Wish you could afford one of those amazing full-frame mirrorless cameras with a fast, juicy lens? You know what I’m talking about. Yeah. The Sony a7R III. Compact, easy to transport. Big, lush sensor. Creamy glass. Quick operation. Improved battery life. That’s the dream, right?
But… It’s expensive. Too pricy for you and me. Right? Maybe not.
On a recent episode of the Accidental Tech Podcast, co-host Marco Arment was talking about the Sony a7R III he had recently purchased, and was rightfully gushing about its performance and the beautiful images it made. He went on to explain how this kind of camera is prohibitively expensive. You can listen that section here:
“…no camera that offers this level of performance is cheap.”
Now, I’m not here to state that Marco is wrong. He’s correct. But, if you’re willing to give up several of the conveniences of modern photography, you can get an amazing, ultra-compact, full-frame camera for well under a hundred bucks. Oh, and an amazing lens too.
That’s right. I’m talking about old 35mm film cameras. Do they have autofocus? Nope. Automatic modes? No. Does it take a couple of weeks to see the pictures you shot? Yup. But, the battery life destroys the a7R III (they’re totally optional).

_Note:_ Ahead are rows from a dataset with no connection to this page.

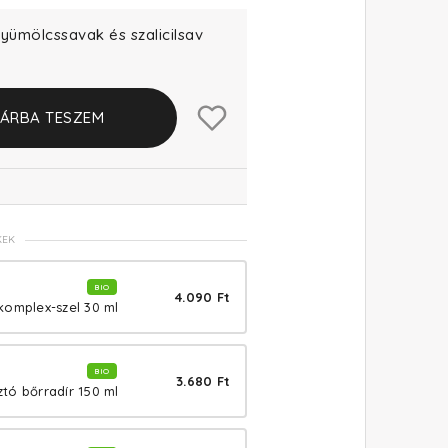
gyümölcssavak és szalicilsav
ÁRBA TESZEM
KEK
BIO
4.090 Ft
komplex-szel 30 ml
BIO
3.680 Ft
tó bőrradír 150 ml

If you read my hands-on review of the Canon 7D Mark II, you know that a cropped-sensor camera was a big compromise for me. I very much wanted full-frame, but I simply couldn’t afford to get the 5D Mark III and keep my marriage. I chose not to have my wife lop my head off.

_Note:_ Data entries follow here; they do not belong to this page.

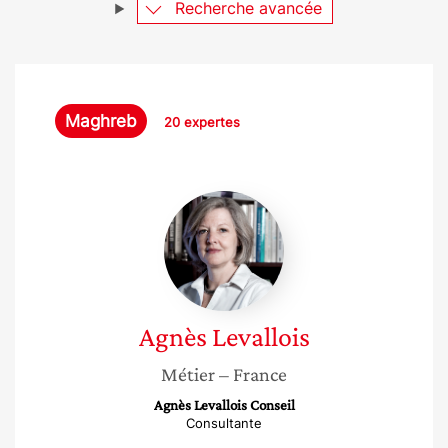
Recherche avancée
Maghreb
20 expertes
Agnès
Levallois
Agnès
Levallois
Métier
– France
Agnès Levallois Conseil
Consultante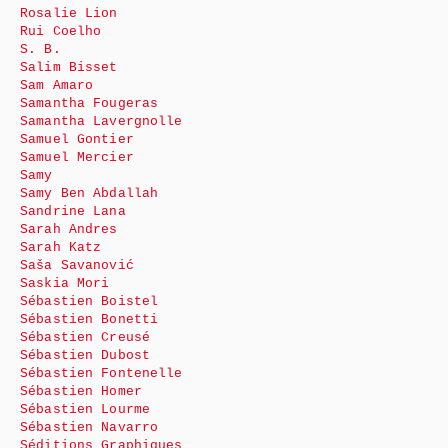
Rosalie Lion
Rui Coelho
S. B.
Salim Bisset
Sam Amaro
Samantha Fougeras
Samantha Lavergnolle
Samuel Gontier
Samuel Mercier
Samy
Samy Ben Abdallah
Sandrine Lana
Sarah Andres
Sarah Katz
Saša Savanović
Saskia Mori
Sébastien Boistel
Sébastien Bonetti
Sébastien Creusé
Sébastien Dubost
Sébastien Fontenelle
Sébastien Homer
Sébastien Lourme
Sébastien Navarro
Séditions Graphiques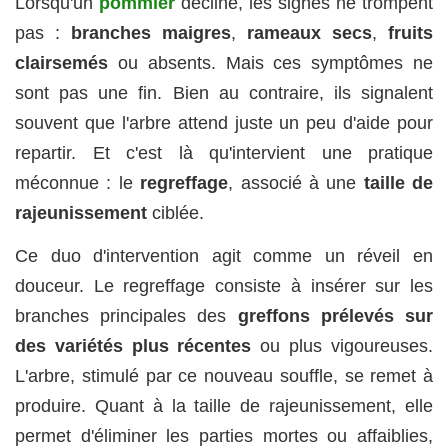
Lorsqu'un
pommier
décline, les signes ne trompent
pas :
branches maigres
,
rameaux secs
,
fruits
clairsemés
ou absents. Mais ces symptômes ne
sont pas une fin. Bien au contraire, ils signalent
souvent que l'arbre attend juste un peu d'aide pour
repartir. Et c'est là qu'intervient une pratique
méconnue : le
regreffage
, associé à une
taille de
rajeunissement
ciblée.
Ce duo d'intervention agit comme un réveil en
douceur. Le regreffage consiste à insérer sur les
branches principales des
greffons prélevés sur
des variétés plus récentes
ou plus vigoureuses.
L'arbre, stimulé par ce nouveau souffle, se remet à
produire. Quant à la taille de rajeunissement, elle
permet d'éliminer les parties mortes ou affaiblies,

I’m a happy 7D Mark II owner, but I often daydream about shooting full-frame with a fast prime lens. As much as I love my 17 – 40mm f/4 L, it simply doesn’t deliver the depth-of-field and bokeh that I desire. The APS-C sensor on the 7D doesn’t help, either.
Then one day it hit me. Full frame… Fast glass… I want an old 35mm film camera! For the cost of a single a7R III battery, I could scratch my photographic itch — and feel more accomplished doing it.
The only things I knew about old-school SLRs is that I used my mom’s Canon AE-1 for my photography classes in high school, and that I liked the Nikon F. I had seen a Nikon F years earlier in a photography store, and something about it just spoke to me. I told myself I would buy a Nikon F one day. When researching for this latest purchase, I learned that the F was a rather famous camera.
I was surprised how much there was to learn about the Nikon F, but at the same time I was surprised how little there was to learn about the history of SLR (Single Lens Reflex) 35mm cameras. There isn’t that much to it.
The Nikon F was a game-changing camera for pro photographers. It featured interchangeable focusing screens and had many other advanced accessories. The majority of the images from the war in Vietnam was shot on the F, and it was the camera of choice for use on the Apollo space missions.
The Nikon F dominated the entire 1960’s in pro photography. It wasn’t until the early 70’s that Canon released their answer to the F, aptly named the F-1. It was announced with great fanfare, and it had a budget-friendly model announced alongside it: the Canon FTb.
My buying process went like this:
- I want a Nikon F. Research. The one I want is $400. Too much.
- I want a Canon F-1. Research. The one I want is $350. Too much.
- I want a Canon FTb. Research. It’s $60. Ding! Ding! Ding!
The moment I realized I could use the Canon FD lenses that I have for my Panasonic GH2 on the FTb, it was all over. This was the obvious choice. I have a very nice 50mm f/1.4 S.S.C, and a 24mm f/2.8 as well. The steepish price of the F-1 was a turn off, but the FTb was absurdly cheap. You can get them on eBay for next to nothing.
Luck was truly on my side when I discovered that a local camera shop had a black FTb in stock. I stopped by the store (Peace Camera in Raleigh, NC) and checked it out. They had cleaned it up and put a fresh battery in. It was beautiful and worked like a charm. $60 and I was out the door. Amazing.
The light meter in the FTb is so easy to use, it’s just a pure delight. When you look through the viewfinder, you see a physical circle on a stick, and a little needle (similar to a VU meter on an old stereo). When the light changes, the needle either moves toward or away from the circle. When you change aperture, the circle moves. For perfect exposure, you just need to get the needle in the center of the circle. It’s great fun, and it charms me every time. I love it.
If you can’t afford a fancy mirrorless camera, I honestly think the Canon FTb is an excellent substitute. If you also want Marco’s Tesla Model S, I don’t know of a $60 alternative to appease you. If you want Marco’s new 10-Core iMac Pro, $60 won’t get you anywhere. But, if you want to shoot with Marco’s new Sony a7R III, there is an awesome $60 approximation worth checking out.
Perhaps the premise of this post is bullshit. I don’t know… Just do the world some good and go buy a film camera. Buy some film, shoot it, and send it to a company that will develop it (I’ve used mpix, and will try The Darkroom next). It’ll make you feel good, and you’ll soon have lots of actual photographs in your home.